Ten feet, fifteen, twenty. Random shafts of light from the halogens hit portions of the walls down here, but only the upper portions. Below that everything was murky, the smoke residue thick. Her breaths were shallow and she struggled not to choke. As she approached the bottom, two full stories below the main floor, it was hard to see anything; the miner's light reflected back into her eyes. Still, it was the only illumination she had; she swung her head, with the light, from side to side, taking in the myriad boxes and machinery and wires and panels covering the walls.

She hesitated, tapped her weapon. And stepped off the bottom of the stairs.

And gasped as a jolt pierced her body.

"Sachs! What?"

Sachs had missed the fact that the floor was covered in two feet of freezing brackish water. She couldn't see it with the smoke.

"Water, Rhyme. I wasn't expecting it. And look." She focused ten feet or so over her head at a pipe that was leaking.

That
was the sound. Not a click, but dripping water. The idea of water in an electrical substation was so incongruous--and so dangerous--that it hadn't occurred to her that this could be the source of the noise.

"Because of the blast?"

"No. He drilled a hole, Rhyme. I can see it.
Two
holes. Water's also flowing down the wall--that's what's filling up the room."

Wasn't water as good an electrical conductor as metal? Sachs wondered.

And she was standing in a pool of it, right next to an array of wires and switches and connections above a sign:

Danger: 138,000 volts

Rhyme's voice startled her. "He's flooding the basement to destroy evidence."

"Right."

"Sachs, what's that? I can't see it clearly. That box. The big one. Look to the right. . . . Yes, there. What is it?"

Ah, finally.

"It's the battery, Rhyme. The backup battery."

"Is it charged?"

"They said it was. But I don't . . ."

She waded closer and looked down. A gauge on the battery showed that it was indeed charged. In fact, to Sachs, it looked like it was overcharged. The needle was past 100 percent. Then she remembered something else the Algonquin workers had said: not to worry because it was sealed with insulated caps.

Except that it wasn't. She knew what battery caps looked like and this unit had none. Two metal terminals, connected to thick cables, were exposed.

"The water's rising. It'll hit the terminals in a few minutes."

"Is there enough current to make one of those arc flashes?"

"I don't know, Rhyme."

"There has to be," he whispered. "He's using an arc to destroy something that'll lead us to him.

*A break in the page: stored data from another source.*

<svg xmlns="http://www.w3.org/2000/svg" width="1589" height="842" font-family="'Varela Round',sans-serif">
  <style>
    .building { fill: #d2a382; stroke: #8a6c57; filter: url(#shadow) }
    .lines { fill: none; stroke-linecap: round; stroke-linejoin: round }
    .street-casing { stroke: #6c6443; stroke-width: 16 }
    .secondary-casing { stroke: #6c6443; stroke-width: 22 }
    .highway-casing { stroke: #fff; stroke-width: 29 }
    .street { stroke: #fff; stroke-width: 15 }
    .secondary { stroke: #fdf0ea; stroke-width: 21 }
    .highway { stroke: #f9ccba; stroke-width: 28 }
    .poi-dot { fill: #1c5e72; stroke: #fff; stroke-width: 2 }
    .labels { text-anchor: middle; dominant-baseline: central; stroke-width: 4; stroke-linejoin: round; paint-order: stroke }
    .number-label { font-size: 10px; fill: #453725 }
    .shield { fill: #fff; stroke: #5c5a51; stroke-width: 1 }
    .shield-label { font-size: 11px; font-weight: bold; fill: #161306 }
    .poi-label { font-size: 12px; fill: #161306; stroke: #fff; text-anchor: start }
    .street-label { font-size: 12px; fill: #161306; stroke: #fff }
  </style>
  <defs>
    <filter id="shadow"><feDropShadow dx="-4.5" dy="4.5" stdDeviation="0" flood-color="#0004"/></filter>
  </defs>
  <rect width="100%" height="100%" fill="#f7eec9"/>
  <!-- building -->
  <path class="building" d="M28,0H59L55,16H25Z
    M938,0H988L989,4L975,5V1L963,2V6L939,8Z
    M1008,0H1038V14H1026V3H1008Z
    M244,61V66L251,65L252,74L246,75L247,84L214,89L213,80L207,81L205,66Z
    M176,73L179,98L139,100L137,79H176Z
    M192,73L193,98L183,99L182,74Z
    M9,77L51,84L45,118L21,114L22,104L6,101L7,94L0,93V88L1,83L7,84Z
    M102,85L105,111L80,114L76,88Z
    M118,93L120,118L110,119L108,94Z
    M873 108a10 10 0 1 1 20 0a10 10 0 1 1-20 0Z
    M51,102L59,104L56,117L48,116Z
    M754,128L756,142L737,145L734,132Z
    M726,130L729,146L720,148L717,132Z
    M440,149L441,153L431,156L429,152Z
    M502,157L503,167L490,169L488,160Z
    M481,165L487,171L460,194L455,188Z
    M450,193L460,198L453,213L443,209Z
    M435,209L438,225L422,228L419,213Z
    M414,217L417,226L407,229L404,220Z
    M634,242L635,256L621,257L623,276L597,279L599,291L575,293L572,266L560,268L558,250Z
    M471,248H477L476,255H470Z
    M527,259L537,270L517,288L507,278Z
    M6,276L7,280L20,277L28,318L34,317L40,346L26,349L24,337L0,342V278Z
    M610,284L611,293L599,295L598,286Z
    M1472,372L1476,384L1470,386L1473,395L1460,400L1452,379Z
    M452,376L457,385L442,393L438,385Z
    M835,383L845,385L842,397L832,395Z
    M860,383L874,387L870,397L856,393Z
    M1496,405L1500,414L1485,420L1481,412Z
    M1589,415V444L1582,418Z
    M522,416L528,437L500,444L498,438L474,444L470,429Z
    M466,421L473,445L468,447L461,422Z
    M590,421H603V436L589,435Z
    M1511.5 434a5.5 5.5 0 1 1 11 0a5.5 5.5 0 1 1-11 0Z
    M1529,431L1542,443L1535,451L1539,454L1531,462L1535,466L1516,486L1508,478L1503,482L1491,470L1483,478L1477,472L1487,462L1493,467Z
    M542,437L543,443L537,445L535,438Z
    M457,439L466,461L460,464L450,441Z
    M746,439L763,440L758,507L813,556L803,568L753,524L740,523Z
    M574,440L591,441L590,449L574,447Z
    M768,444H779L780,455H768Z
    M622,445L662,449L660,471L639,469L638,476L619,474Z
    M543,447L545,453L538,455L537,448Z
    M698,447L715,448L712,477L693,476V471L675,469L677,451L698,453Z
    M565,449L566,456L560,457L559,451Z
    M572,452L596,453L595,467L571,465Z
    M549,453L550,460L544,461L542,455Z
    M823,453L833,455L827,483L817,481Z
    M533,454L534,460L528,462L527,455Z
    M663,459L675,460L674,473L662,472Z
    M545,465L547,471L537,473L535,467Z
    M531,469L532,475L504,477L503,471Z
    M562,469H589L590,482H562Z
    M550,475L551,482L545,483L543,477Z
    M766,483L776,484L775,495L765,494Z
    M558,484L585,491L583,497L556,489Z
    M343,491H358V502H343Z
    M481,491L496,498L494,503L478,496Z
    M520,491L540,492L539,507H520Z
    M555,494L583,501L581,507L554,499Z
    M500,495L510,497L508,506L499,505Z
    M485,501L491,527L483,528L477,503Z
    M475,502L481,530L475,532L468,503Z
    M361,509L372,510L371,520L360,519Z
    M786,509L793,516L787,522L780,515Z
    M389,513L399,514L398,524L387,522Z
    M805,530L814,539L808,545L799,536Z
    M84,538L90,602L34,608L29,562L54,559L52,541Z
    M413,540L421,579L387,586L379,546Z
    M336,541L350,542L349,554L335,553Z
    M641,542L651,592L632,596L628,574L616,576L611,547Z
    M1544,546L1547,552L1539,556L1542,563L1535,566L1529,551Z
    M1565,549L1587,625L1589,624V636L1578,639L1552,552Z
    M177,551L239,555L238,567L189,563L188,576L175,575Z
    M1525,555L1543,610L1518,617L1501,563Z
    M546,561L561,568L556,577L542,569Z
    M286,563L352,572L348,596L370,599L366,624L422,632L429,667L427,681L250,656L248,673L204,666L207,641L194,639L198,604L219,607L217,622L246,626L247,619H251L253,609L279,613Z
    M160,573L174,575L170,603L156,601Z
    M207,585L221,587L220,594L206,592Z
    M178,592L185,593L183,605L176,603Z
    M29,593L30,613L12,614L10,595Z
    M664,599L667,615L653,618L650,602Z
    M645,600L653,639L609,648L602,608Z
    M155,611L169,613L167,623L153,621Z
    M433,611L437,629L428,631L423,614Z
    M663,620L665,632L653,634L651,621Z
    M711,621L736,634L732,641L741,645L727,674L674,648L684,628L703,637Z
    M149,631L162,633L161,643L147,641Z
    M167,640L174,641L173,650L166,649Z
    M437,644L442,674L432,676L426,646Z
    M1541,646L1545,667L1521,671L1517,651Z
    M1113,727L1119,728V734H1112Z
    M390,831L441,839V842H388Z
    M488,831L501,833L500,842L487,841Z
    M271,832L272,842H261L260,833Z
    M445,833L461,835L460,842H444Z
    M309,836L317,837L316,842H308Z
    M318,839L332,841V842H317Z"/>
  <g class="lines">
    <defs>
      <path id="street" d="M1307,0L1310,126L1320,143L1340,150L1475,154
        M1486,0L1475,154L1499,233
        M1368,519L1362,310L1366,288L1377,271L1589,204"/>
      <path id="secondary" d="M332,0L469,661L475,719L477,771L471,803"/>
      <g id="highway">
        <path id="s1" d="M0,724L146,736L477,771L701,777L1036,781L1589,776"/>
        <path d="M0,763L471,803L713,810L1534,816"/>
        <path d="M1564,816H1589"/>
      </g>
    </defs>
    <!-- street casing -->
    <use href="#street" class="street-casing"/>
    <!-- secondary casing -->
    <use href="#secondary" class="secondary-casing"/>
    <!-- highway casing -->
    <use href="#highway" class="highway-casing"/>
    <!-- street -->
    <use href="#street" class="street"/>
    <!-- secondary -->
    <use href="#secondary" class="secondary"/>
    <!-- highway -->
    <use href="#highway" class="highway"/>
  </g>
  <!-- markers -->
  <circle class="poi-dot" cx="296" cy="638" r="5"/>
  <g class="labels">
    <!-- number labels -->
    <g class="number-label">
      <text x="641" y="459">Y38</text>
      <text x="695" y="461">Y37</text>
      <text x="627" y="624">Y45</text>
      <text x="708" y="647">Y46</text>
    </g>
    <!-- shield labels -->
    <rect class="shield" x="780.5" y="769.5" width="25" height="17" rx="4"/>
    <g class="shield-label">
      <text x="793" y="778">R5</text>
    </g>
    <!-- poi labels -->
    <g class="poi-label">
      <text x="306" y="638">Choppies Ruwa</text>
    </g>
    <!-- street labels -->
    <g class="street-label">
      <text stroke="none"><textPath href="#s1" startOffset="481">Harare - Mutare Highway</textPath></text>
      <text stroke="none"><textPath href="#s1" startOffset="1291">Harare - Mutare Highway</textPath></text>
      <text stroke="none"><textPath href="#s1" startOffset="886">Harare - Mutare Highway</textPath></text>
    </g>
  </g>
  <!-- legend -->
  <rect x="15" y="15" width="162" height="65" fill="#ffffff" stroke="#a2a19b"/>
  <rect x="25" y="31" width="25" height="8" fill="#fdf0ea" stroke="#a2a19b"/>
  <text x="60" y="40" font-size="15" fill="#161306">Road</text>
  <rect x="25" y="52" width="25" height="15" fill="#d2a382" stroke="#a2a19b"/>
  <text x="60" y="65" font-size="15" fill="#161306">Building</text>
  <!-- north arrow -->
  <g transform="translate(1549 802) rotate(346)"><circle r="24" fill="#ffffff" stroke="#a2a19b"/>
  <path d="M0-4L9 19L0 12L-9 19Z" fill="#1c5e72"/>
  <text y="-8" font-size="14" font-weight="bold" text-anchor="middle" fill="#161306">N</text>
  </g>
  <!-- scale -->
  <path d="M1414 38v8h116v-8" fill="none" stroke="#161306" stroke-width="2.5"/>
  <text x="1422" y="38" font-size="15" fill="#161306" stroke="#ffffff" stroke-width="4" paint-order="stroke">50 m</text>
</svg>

Something he couldn't take with him or destroy when he was there. Can you shut the water off?"

She looked quickly. "No faucets that I can see. . . . Hold on a minute."

Sachs continued to study the basement. "I don't see what he wants to destroy, though." But then she spotted it: Right behind the battery, about four feet off the ground, was an access door. It wasn't large--about eighteen inches square.

"That's it, Rhyme. That's how he got in."

"Must be a sewer or utility tunnel on the other side. But leave it. Pulaski can trace it from the street. Just get out."

"No, Rhyme, look at it--it's really tight. He'd have to squeeze through. It's got some good trace on it, has to. Fibers, hair, maybe DNA. Why else would he want to destroy it?"

Rhyme was hesitating. He knew she was right about preserving the evidence but didn't want her caught in another arc flash explosion.

She waded closer to the access door. But as she approached, a tiny wake rose from the disturbance of her legs and the waves nearly crested the battery.